In The Art of Innovation, IDEO’s founder Tom Kelley writes his lessons in creativity from years of success through innovation. In this three-part series, I will take you through key takeaways from the book. This second part is about how IDEO helps companies to adapt their mindset to become more innovative.

Step 1 – Know the Future

Innovation happens by looking at what isn’t there —Jake Burton

Know the soon to be state of the art. Each industry has places where you make connections and hear about the latest products. No one gets ahead copying products that are already established.

Asking child-like questions of “Why?” and “Why not?” helps to prevent assumptions interfering when evaluating an opportunity. Learn from the people who break the rules, perhaps adapting an existing product to a new use-case. Watch people struggle with existing products in new environments.

Step 2 – Hire Great People

Pro-actively hire the intellectually curious. If you hire the right people, everything else will take care of itself.

People perform when they feel special and sometimes the best inspiration is not doing work. Everyone has a creative side but it requires training like any skill. The person who tails endlessly at his desk is unlikely to be the one hatching a great innovation.

When you are stuck on a tough decision or have a problem that you do not understand, talk to all the smart people who you know.

Step 3 – Office Environment

The best offices celebrate teamwork and a high people density makes the office pulse. Make desks movable and group project members together so that space is just for teamwork and not owned by a person or group.

Provide good food and encourage play to have constant off-site energy.
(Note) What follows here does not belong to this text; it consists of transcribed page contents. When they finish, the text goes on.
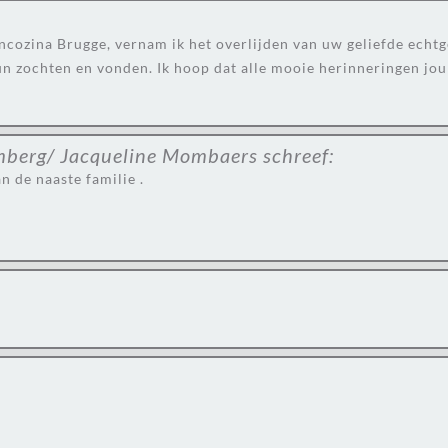
ncozina Brugge, vernam ik het overlijden van uw geliefde echt
un zochten en vonden. Ik hoop dat alle mooie herinneringen jo
emberg/ Jacqueline Mombaers
schreef:
n de naaste familie .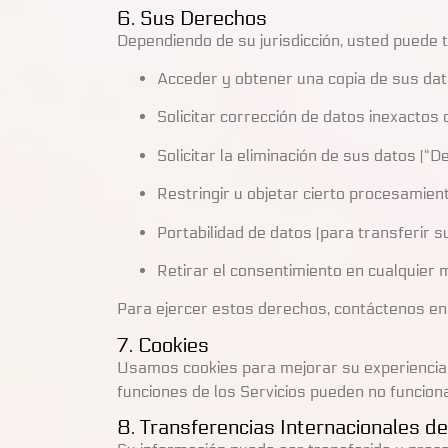
6. Sus Derechos
Dependiendo de su jurisdicción, usted puede 
Acceder y obtener una copia de sus dat
Solicitar corrección de datos inexactos 
Solicitar la eliminación de sus datos (“De
Restringir u objetar cierto procesamient
Portabilidad de datos (para transferir s
Retirar el consentimiento en cualquier 
Para ejercer estos derechos, contáctenos e
7. Cookies
Usamos cookies para mejorar su experiencia d
funciones de los Servicios pueden no funcio
8. Transferencias Internacionales d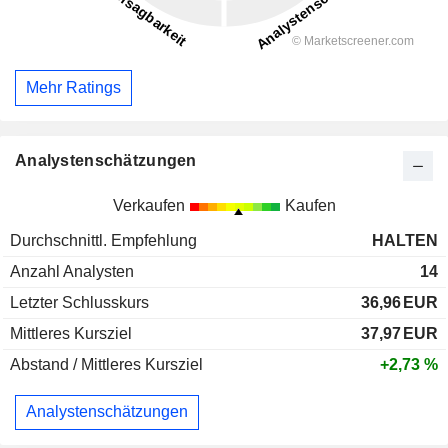
Mehr Ratings
Analystenschätzungen
Verkaufen
Kaufen
Durchschnittl. Empfehlung
HALTEN
Anzahl Analysten
14
Letzter Schlusskurs
36,96
EUR
Mittleres Kursziel
37,97
EUR
Abstand / Mittleres Kursziel
+2,73 %
Analystenschätzungen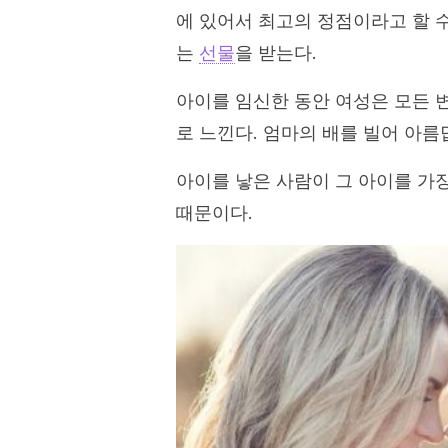
에 있어서 최고의 정점이라고 할 
는
선물
을 받는다.
아이를 임신한 동안 여성은 모든 변
로 느낀다. 엄마의 배를 빌어 아
아이를 낳은 사람이 그 아이를 가장
때문이다.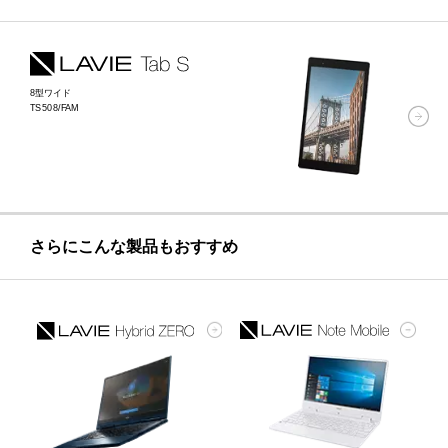
8型ワイド
TS508/FAM
さらにこんな製品もおすすめ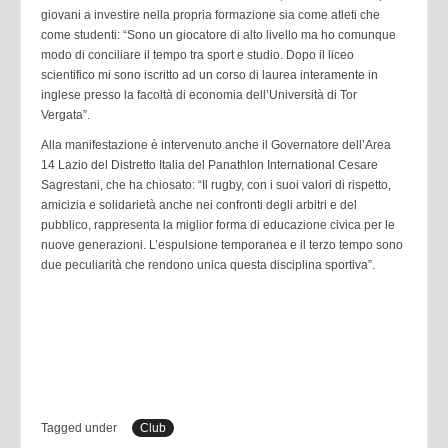
giovani a investire nella propria formazione sia come atleti che
come studenti: “Sono un giocatore di alto livello ma ho comunque
modo di conciliare il tempo tra sport e studio. Dopo il liceo
scientifico mi sono iscritto ad un corso di laurea interamente in
inglese presso la facoltà di economia dell’Università di Tor
Vergata”.
Alla manifestazione è intervenuto anche il Governatore dell’Area
14 Lazio del Distretto Italia del Panathlon International Cesare
Sagrestani, che ha chiosato: “Il rugby, con i suoi valori di rispetto,
amicizia e solidarietà anche nei confronti degli arbitri e del
pubblico, rappresenta la miglior forma di educazione civica per le
nuove generazioni. L’espulsione temporanea e il terzo tempo sono
due peculiarità che rendono unica questa disciplina sportiva”.
Tagged under
Club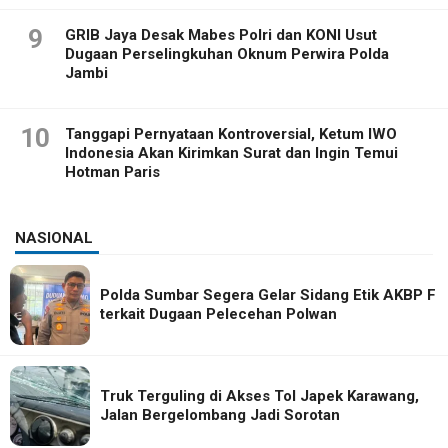
9
GRIB Jaya Desak Mabes Polri dan KONI Usut
Dugaan Perselingkuhan Oknum Perwira Polda
Jambi
10
Tanggapi Pernyataan Kontroversial, Ketum IWO
Indonesia Akan Kirimkan Surat dan Ingin Temui
Hotman Paris
NASIONAL
Polda Sumbar Segera Gelar Sidang Etik AKBP F
terkait Dugaan Pelecehan Polwan
Truk Terguling di Akses Tol Japek Karawang,
Jalan Bergelombang Jadi Sorotan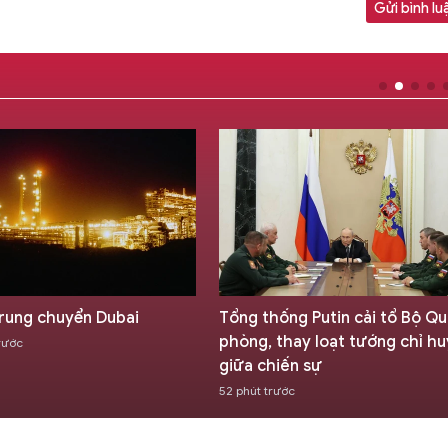
Gửi bình lu
 rung chuyển Dubai
Tổng thống Putin cải tổ Bộ Q
phòng, thay loạt tướng chỉ hu
rước
giữa chiến sự
52 phút trước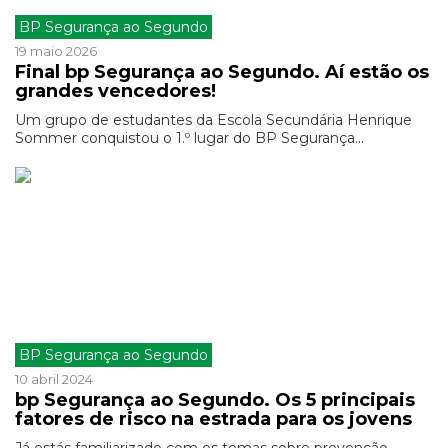
BP Segurança ao Segundo
19 maio 2026
Final bp Segurança ao Segundo. Aí estão os
grandes vencedores!
Um grupo de estudantes da Escola Secundária Henrique
Sommer conquistou o 1.º lugar do BP Segurança...
BP Segurança ao Segundo
10 abril 2024
bp Segurança ao Segundo. Os 5 principais
fatores de risco na estrada para os jovens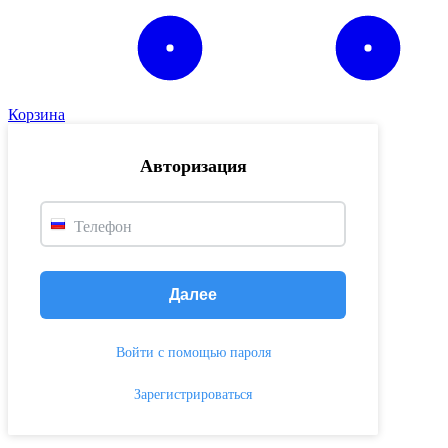
Корзина
Авторизация
Телефон
Далее
Войти с помощью пароля
Зарегистрироваться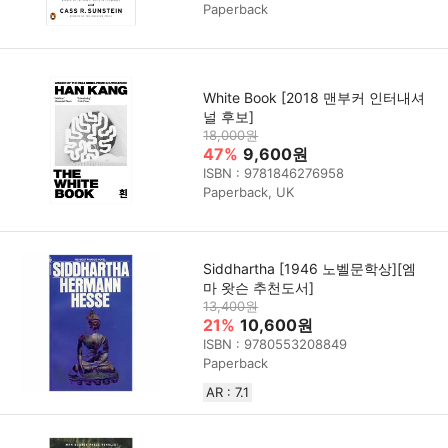
Paperback
White Book [2018 맨부커 인터내셔
널 후보]
18,000원
47%
9,600원
ISBN : 9781846276958
Paperback, UK
Siddhartha [1946 노벨문학상][엠
마 왓슨 추천도서]
13,400원
21%
10,600원
ISBN : 9780553208849
Paperback
AR : 7.1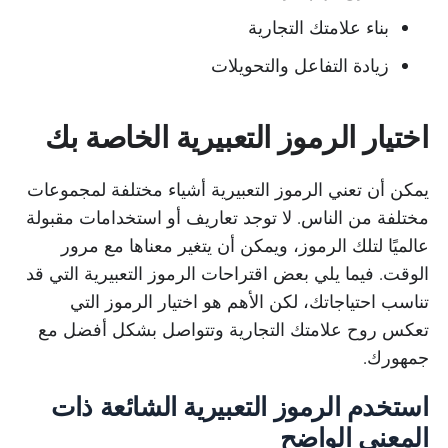
بناء علامتك التجارية
زيادة التفاعل والتحويلات
اختيار الرموز التعبيرية الخاصة بك
يمكن أن تعني الرموز التعبيرية أشياء مختلفة لمجموعات
مختلفة من الناس. لا توجد تعاريف أو استخدامات مقبولة
عالميًا لتلك الرموز، ويمكن أن يتغير معناها مع مرور
الوقت. فيما يلي بعض اقتراحات الرموز التعبيرية التي قد
تناسب احتياجاتك، لكن الأهم هو اختيار الرموز التي
تعكس روح علامتك التجارية وتتواصل بشكل أفضل مع
جمهورك.
استخدم الرموز التعبيرية الشائعة ذات
المعنى الواضح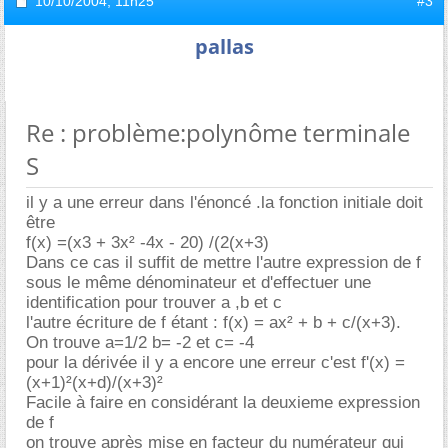
10/10/2004,
11h25
#3
pallas
Re : problème:polynôme terminale
S
il y a une erreur dans l'énoncé .la fonction initiale doit
être
f(x) =(x3 + 3x² -4x - 20) /(2(x+3)
Dans ce cas il suffit de mettre l'autre expression de f
sous le même dénominateur et d'effectuer une
identification pour trouver a ,b et c
l'autre écriture de f étant : f(x) = ax² + b + c/(x+3).
On trouve a=1/2 b= -2 et c= -4
pour la dérivée il y a encore une erreur c'est f'(x) =
(x+1)²(x+d)/(x+3)²
Facile à faire en considérant la deuxieme expression
de f
on trouve après mise en facteur du numérateur qui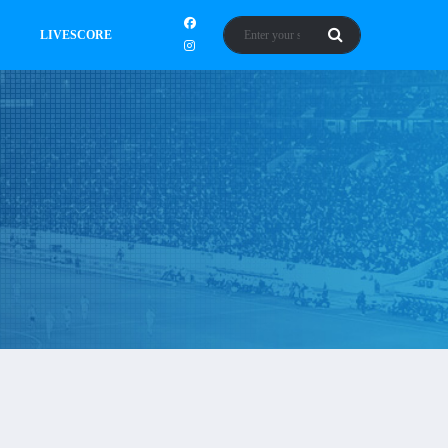
LIVESCORE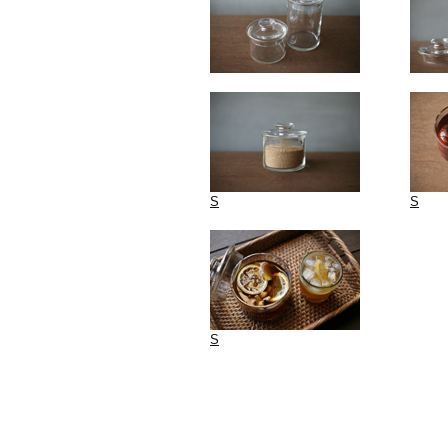
S
S
S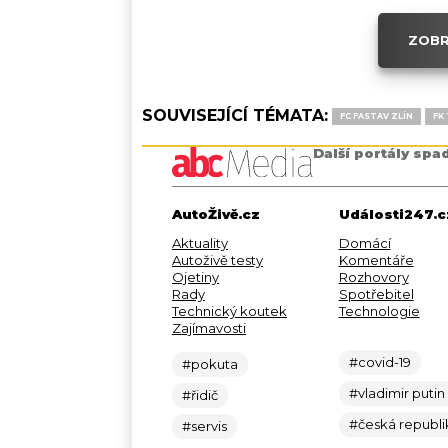
ZOBR
SOUVISEJÍCÍ TÉMATA:
FC FASTAV ZLÍN
FK
Další portály spa
AutoŽivě.cz
Události247.c
Aktuality
Domácí
Autoživě testy
Komentáře
Ojetiny
Rozhovory
Rady
Spotřebitel
Technický koutek
Technologie
Zajímavosti
#covid-19
#pokuta
#vladimir putin
#řidič
#česká republi
#servis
There should be no need for a physical off-site because creativity should flow in the office. The workspace should communicate positivity to both employees and visitors.

Step 4 – Dropping Internal Barriers

The biggest barrier to innovation is company mindset. Senior managers must encourage employees to break rules and fail forward so that change is part of the culture.

Success has a tendency to cripple future product development. Sticking with an existing product range is safer but loses in the long run. Instead, build products fast and leapfrog other companies in the market.